Kinta AI aims to make manufacturers smarter about how they deploy their equipment and other factory resources.
The company, which is presenting today at TechCrunch’s Startup Battlefield in San Francisco, was founded by a team with plenty of experience in finance, tech and AI.
CEO Steven Glinert has held management and AI roles at fintech startups, CTO Rob Donnelly is studying the intersection of machine learning and economics as a Ph.D. candidate at Stanford and VP of Engineering Ben Zax has worked at both Facebook and Google.
Glinert told me that when factory owners are making production decisions, they’re usually relying on “dumb software” to decide which machines should be used when, which can result in machines being deployed at the wrong time or in the wrong sequence, or sitting idle when they shouldn’t be. As a result, he said that scheduling errors account for 45 percent of late manufacturing orders.
So Kinta AI tries to solve this problem with artificial intelligence, specifically reinforcement learning.
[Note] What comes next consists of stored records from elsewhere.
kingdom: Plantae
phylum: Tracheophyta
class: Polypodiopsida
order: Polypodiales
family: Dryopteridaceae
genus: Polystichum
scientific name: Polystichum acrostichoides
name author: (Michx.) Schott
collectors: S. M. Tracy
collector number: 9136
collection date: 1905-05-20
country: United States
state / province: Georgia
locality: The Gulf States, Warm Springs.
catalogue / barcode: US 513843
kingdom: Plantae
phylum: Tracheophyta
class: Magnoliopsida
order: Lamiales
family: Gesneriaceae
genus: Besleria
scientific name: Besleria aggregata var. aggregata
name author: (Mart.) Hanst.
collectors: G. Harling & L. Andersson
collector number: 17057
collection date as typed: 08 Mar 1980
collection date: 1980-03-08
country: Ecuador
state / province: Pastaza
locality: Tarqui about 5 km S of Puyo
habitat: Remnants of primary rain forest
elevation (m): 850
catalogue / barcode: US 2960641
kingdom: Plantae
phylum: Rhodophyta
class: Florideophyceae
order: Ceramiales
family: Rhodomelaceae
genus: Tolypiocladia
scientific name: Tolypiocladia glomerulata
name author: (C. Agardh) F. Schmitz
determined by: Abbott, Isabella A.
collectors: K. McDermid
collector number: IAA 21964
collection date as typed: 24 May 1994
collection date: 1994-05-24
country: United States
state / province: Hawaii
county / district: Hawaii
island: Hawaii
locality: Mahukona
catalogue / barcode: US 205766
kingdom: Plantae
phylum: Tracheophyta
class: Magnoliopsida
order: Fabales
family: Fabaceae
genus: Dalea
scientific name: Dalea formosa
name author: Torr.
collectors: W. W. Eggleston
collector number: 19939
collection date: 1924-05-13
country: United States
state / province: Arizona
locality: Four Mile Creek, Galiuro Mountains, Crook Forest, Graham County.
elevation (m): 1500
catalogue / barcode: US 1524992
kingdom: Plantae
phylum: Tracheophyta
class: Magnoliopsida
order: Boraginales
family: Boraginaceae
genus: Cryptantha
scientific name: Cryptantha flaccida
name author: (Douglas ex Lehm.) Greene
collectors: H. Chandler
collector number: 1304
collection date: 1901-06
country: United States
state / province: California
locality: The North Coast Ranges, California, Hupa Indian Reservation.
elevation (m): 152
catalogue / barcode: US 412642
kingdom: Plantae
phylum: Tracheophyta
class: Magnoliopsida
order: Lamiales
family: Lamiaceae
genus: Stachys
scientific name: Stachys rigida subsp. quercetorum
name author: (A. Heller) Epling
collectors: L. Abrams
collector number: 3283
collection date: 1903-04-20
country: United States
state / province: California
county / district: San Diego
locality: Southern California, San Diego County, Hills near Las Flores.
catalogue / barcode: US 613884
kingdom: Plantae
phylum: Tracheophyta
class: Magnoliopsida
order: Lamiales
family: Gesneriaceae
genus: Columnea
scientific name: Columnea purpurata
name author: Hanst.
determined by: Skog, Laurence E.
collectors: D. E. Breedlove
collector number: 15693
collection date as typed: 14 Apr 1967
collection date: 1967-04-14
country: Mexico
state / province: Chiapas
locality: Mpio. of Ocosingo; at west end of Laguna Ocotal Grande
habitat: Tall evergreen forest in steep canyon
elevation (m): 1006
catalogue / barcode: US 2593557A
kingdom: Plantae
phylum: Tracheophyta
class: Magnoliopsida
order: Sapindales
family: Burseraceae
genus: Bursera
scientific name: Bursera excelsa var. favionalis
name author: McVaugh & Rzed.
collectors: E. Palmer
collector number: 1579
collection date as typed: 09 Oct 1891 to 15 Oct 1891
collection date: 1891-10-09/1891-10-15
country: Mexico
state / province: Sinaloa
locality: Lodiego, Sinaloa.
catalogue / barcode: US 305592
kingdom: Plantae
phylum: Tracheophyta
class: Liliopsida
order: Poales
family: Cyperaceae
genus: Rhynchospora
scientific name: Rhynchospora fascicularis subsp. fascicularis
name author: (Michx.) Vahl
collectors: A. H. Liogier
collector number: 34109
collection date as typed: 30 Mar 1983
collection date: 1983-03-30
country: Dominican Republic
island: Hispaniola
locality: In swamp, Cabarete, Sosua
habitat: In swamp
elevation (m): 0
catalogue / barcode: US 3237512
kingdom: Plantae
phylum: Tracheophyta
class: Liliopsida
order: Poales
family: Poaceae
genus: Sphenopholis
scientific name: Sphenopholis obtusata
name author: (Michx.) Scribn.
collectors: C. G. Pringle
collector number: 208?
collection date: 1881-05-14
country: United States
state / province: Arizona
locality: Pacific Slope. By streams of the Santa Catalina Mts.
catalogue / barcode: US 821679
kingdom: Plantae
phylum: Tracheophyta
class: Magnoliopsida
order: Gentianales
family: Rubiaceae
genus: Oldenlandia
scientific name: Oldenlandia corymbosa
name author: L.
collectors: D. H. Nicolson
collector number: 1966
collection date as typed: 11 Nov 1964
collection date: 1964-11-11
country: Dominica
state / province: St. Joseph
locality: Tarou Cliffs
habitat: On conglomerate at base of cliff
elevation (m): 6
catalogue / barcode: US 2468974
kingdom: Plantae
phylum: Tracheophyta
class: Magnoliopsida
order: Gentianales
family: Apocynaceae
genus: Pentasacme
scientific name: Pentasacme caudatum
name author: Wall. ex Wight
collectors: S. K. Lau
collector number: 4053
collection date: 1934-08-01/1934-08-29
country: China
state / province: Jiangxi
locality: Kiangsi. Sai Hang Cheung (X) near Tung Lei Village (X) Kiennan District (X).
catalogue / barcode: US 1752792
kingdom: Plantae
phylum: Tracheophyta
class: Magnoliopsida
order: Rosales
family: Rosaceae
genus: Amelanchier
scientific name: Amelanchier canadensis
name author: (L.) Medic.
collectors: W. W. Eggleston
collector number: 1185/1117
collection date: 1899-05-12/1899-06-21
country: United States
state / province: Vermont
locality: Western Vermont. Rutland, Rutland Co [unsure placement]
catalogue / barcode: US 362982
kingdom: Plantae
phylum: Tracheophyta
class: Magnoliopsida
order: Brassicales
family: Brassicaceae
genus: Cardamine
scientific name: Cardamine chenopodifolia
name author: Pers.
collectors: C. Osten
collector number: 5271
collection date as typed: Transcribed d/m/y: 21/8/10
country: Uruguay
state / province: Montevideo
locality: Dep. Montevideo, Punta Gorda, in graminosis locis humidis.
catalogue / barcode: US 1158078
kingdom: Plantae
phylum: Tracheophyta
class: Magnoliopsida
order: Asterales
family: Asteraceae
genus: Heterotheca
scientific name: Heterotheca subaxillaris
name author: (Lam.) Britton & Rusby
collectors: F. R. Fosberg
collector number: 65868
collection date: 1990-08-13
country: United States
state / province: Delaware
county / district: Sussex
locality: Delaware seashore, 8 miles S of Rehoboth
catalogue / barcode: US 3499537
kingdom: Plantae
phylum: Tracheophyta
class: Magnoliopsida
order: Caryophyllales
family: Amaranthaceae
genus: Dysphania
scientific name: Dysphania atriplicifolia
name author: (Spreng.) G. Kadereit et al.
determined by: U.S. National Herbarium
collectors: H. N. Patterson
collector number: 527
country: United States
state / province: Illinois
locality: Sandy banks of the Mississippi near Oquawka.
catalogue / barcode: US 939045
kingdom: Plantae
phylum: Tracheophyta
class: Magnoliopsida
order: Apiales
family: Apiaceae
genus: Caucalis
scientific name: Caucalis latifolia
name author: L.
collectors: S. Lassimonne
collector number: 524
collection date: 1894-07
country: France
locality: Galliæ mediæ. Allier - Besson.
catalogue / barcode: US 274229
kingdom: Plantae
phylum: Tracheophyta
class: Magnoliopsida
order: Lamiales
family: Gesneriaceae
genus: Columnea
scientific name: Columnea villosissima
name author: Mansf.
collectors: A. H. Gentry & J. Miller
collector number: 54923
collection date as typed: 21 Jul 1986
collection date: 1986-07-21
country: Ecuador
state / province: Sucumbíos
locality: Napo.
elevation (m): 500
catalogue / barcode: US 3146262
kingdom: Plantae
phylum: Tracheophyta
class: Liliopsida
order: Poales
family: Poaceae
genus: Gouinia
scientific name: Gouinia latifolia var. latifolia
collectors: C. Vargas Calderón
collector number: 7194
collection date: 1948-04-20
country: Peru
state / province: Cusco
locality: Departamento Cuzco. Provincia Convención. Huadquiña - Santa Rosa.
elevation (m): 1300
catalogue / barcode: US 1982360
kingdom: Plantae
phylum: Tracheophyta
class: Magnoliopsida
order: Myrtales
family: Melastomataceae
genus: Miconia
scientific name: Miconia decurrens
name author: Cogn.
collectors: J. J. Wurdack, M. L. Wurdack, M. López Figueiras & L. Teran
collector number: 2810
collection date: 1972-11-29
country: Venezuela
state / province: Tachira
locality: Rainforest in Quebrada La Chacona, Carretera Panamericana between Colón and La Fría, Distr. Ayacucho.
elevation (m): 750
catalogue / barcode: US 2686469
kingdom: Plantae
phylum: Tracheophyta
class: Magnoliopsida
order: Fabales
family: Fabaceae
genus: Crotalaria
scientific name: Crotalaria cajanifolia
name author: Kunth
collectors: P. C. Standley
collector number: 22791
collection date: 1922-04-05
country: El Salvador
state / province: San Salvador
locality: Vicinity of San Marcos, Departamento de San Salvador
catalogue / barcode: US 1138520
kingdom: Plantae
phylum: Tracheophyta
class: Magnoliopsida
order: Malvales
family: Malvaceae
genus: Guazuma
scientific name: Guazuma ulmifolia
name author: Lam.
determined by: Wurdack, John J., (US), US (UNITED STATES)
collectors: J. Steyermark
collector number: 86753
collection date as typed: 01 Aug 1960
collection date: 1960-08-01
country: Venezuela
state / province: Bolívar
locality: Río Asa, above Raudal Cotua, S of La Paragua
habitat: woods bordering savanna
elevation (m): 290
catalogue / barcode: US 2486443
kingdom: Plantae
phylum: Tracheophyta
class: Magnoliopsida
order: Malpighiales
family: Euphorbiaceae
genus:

Glinert said the company will run “millions and millions of factory simulations,” where the system gains “a statistical understanding of how your factory works and learning what actions you do to get what result” — and it can then use those simulations to choose the best schedule.
“We run through, not every possible scenario, but we try to go through some of those,” he said.
Glinert added that Kinta AI works with its customers to understand the nuances of each factory. He also compared the technology to Google’s AlphaGo AI and OpenAI’s Dota 2 neural networks — except that instead of using AI to play Go or Dota 2, Gilnert said Kinta AI is utilizing it “to do these detailed production planning decisions that are being made on the factory floor.”
“Not all factories are that dissimilar from each other,” he said — similar to how “if you learned how to play Go, you can easily teach that neural net how to play chess or other game of that type.”
And Kinta AI already has some customers, including chemical manufacturer BASF and a medical device manufacturer.
Ultimately, Glinert said Kinta AI could become a crucial part of the manufacturing process. He predicted that “in the factory of the future, there will be fewer people and more automation, with a vast environment of Internet of Things devices.”
In that environment, he wants Kinta AI to be “the manufacturer execution system.”